By 1980 years Seagate sold mainly hard drives that were improvements to the original design of the ST -506. The ST -225, a 20- megabyte hard disk, and the ST -251, a 40- megabyte hard disk, were the bestsellers of their time. Seagate hard drives have been referred to by some as cheap and unreliable. This call is returned to the use of stepper motors to position the heads. Many other manufacturers (for example Rodime, BASF, MiniScribe and Western Digital ) but also used stepper motors, some even in their first IDE models. Seagate gave up the use of stepper motors in the early 1990s. The ST351A / X, a 40- megabyte hard drive, which could be operated at the ATA as well as the XT bus, was the last disk in which a stepping motor was used.

Finis Conner left Seagate Technology in 1985 and in 1986 founded his own company, Conner Peripherals. Conner Peripherals specialized in small- form-factor hard drives for notebook and desktop computers, but also tape drives were produced by Conner. After ten years as an independent company Conner Peripherals went public in 1996 and again in Seagate Technology. In 1989, Seagate increased with the acquisition of the Storage division of Control Data in the high-end hard drive market.

In 1992, Seagate Barracuda the first 7,200 min-1 rotary speed. It was followed in 1996, the Cheetah, the first hard drive with 10,000 min -1. Followed in 2000 with the Seagate X15 the first hard drive with 15,000 min -1. Seagate introduced in 1997 with the " Medalist Pro" also the first ATA hard disk drive with 7,200 min -1.

End of 2005, Seagate announced its intention, through an exchange of shares with a volume of about 1.9 billion U.S. dollars to take over the company Maxtor Corporation. The acquisition was completed in May 2006, the Maxtor brand has been preserved for a time. Meanwhile, the Maxtor brand was discontinued, however, and the hard drive manufacturer Maxtor is therefore no longer existent.

In the late 1990s and again since mid-2005 Seagate gave up most of its hard drive models five-year warranty. From 3 January 2009 to December 2011 was a three-year warranty on PC and notebook hard drives for private clients. On 1 January 2012, the guarantee was reduced once more to 1 year, and again increased to two years since 1 July 2012. Different warranty periods apply to OEM customers and OEM Seagate drives it.

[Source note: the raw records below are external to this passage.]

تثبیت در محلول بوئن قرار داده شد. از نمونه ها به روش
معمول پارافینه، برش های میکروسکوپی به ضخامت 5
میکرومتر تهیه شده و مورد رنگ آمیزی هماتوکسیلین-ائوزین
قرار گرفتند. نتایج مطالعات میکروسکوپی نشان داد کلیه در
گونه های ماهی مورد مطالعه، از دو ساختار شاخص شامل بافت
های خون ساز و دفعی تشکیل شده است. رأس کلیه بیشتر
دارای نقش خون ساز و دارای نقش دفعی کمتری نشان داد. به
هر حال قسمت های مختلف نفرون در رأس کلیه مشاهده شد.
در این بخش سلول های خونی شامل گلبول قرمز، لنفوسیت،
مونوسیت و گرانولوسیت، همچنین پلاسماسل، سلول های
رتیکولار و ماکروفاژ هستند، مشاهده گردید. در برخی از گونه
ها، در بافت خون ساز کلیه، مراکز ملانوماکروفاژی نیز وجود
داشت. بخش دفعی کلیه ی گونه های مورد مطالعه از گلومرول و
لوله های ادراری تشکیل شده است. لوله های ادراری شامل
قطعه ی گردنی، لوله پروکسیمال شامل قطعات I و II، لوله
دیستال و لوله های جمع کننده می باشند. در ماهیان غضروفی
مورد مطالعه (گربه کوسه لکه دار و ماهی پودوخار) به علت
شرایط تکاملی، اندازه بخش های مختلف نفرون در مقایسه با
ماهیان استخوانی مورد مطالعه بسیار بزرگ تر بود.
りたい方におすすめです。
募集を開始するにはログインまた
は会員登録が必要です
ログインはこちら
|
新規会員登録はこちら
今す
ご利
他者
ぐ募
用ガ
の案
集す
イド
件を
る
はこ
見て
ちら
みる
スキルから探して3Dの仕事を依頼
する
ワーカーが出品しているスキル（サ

In August 2007, a Chinese company, Seagate tried to take over. The U.S. government saw the potential acquisition of the worldwide market leader for hard drives extremely critical. It was feared that China might manipulate hard drives in order to retrieve information.

Seagate offers since August 2008, a hard disk with 1.5 terabytes of capacity to, in 2010 there were already 2 terabytes, and shortly thereafter put a Seagate 3 terabyte hard drive before. Since late 2008, the Barracuda 7200.12 series is on the market in the discs are fitted with 500 GB for the first time. In September 2011, Seagate introduced the first hard drive manufacturer, an external 3.5 - inch hard drive with 4TB of storage.

In April 2011, Seagate bought the hard disk drive business of Samsung Electronics. In May 2012, Seagate acquired the French hard drive manufacturer LaCie.

Problems

At the turn of 2008/2009 showed that many models of the series were 7200.11 and 7200.12 produces erroneous. This could lead to a complete failure of the hard disk. However, the error could be corrected depending on the condition of the hard drive with a software update. This had to be requested by the user, since there were depending on model and condition tailored updates.